Copy out every line of the records below that contains the string "kern", matching uppercase and lowercase letters exactly.

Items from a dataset
(begin)

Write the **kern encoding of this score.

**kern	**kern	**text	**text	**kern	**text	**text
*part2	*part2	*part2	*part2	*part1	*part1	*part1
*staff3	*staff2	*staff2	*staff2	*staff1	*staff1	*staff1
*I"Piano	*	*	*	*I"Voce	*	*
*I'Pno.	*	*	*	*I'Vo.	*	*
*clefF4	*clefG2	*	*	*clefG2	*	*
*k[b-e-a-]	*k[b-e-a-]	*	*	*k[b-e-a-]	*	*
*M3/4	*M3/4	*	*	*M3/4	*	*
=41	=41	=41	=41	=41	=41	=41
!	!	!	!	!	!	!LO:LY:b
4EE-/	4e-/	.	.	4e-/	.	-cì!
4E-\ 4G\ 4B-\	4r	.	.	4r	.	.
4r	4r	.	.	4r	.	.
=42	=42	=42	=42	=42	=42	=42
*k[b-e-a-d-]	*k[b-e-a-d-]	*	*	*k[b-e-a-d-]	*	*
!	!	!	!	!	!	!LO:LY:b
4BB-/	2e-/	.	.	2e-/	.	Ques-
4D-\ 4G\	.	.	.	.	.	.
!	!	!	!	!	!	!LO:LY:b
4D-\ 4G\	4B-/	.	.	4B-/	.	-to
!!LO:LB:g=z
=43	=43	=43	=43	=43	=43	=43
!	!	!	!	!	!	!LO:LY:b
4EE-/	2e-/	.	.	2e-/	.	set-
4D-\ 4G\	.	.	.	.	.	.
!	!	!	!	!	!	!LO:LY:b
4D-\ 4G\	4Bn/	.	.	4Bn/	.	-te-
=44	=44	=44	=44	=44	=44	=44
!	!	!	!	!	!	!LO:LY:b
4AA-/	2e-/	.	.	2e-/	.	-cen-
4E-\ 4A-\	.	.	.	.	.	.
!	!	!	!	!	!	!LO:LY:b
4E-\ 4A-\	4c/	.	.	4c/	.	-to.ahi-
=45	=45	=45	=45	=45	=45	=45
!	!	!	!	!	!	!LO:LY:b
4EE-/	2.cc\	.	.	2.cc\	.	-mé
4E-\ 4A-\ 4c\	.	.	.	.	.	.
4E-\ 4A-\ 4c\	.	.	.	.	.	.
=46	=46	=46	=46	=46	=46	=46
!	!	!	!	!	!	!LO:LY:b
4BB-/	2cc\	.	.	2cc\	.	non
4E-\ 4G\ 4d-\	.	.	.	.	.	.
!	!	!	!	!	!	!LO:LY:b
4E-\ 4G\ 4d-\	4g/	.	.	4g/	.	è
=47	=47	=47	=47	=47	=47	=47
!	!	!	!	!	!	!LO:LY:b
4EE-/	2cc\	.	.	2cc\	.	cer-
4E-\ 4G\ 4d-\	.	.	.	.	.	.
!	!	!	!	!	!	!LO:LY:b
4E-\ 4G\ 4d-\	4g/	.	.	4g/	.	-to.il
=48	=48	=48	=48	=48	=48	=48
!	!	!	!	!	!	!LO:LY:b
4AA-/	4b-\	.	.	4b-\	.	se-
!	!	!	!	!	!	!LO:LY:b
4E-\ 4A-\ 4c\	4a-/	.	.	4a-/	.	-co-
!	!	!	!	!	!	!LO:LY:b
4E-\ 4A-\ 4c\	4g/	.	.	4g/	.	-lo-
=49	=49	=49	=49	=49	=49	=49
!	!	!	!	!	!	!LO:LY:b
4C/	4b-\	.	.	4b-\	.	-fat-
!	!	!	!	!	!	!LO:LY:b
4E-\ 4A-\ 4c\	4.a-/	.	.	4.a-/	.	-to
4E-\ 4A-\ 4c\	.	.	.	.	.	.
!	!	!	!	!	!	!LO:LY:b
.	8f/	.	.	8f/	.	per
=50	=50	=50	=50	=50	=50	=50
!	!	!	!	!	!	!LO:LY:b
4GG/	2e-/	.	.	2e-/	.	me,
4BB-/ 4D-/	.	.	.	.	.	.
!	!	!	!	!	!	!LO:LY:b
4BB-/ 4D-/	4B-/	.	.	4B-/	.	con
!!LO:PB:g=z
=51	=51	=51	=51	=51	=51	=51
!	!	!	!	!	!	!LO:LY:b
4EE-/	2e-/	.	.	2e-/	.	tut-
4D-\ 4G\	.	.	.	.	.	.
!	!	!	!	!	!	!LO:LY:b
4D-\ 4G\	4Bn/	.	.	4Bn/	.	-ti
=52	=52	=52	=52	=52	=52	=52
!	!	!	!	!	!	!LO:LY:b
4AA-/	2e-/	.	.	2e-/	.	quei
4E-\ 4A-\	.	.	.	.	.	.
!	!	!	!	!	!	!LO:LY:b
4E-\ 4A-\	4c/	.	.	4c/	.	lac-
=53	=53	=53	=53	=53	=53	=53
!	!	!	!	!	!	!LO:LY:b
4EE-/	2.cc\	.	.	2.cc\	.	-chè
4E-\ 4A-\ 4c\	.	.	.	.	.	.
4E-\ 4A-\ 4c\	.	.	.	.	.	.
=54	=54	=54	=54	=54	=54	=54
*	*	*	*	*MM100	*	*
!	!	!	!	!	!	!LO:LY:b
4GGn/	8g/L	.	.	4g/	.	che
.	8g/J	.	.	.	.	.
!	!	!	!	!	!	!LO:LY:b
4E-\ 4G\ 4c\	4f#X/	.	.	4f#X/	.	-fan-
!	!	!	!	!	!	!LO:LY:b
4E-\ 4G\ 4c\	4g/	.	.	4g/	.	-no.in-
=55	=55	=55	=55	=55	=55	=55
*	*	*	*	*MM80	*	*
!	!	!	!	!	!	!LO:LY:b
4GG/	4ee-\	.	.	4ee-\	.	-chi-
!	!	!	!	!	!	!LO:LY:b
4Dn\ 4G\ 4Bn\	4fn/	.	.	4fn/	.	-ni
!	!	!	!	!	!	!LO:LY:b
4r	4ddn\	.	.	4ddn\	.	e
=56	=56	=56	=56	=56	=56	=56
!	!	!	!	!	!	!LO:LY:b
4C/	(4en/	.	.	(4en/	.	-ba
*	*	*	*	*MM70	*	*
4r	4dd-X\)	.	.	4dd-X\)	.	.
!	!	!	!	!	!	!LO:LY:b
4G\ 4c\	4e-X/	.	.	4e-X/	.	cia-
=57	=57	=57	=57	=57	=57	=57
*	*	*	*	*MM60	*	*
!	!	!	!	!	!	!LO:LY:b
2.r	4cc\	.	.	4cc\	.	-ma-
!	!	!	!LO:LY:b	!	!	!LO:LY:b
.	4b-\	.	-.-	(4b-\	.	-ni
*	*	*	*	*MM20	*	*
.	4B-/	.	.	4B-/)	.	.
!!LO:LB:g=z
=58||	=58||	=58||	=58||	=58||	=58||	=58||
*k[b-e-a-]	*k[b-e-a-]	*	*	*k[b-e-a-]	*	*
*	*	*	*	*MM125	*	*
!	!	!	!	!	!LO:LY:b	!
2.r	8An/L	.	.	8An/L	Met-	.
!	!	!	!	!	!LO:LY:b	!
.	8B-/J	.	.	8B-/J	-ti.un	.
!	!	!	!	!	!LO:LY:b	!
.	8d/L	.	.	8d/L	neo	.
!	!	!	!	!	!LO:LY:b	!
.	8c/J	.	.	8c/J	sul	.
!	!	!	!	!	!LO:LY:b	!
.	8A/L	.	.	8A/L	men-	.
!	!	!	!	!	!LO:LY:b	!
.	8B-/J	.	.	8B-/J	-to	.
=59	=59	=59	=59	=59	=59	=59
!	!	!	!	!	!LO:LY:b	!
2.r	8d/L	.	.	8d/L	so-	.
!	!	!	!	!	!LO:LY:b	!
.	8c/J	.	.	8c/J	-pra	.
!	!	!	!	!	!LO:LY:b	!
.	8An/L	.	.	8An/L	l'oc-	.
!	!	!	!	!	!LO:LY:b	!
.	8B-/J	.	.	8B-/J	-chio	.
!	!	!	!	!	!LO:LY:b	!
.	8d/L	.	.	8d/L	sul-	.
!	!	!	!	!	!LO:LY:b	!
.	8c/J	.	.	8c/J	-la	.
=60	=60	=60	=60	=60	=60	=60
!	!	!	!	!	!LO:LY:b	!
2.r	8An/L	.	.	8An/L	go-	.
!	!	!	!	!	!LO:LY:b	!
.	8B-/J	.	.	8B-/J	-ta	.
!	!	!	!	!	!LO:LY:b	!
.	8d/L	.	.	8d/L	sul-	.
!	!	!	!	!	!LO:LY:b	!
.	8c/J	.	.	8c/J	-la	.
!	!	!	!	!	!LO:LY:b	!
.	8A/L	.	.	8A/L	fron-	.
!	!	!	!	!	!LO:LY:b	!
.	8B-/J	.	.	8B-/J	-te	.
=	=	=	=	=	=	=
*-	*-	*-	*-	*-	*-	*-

(end)

- _SOLUTION FOR THIS TASK_:
Write the **kern encoding of this score.
**kern	**kern	**text	**text	**kern	**text	**text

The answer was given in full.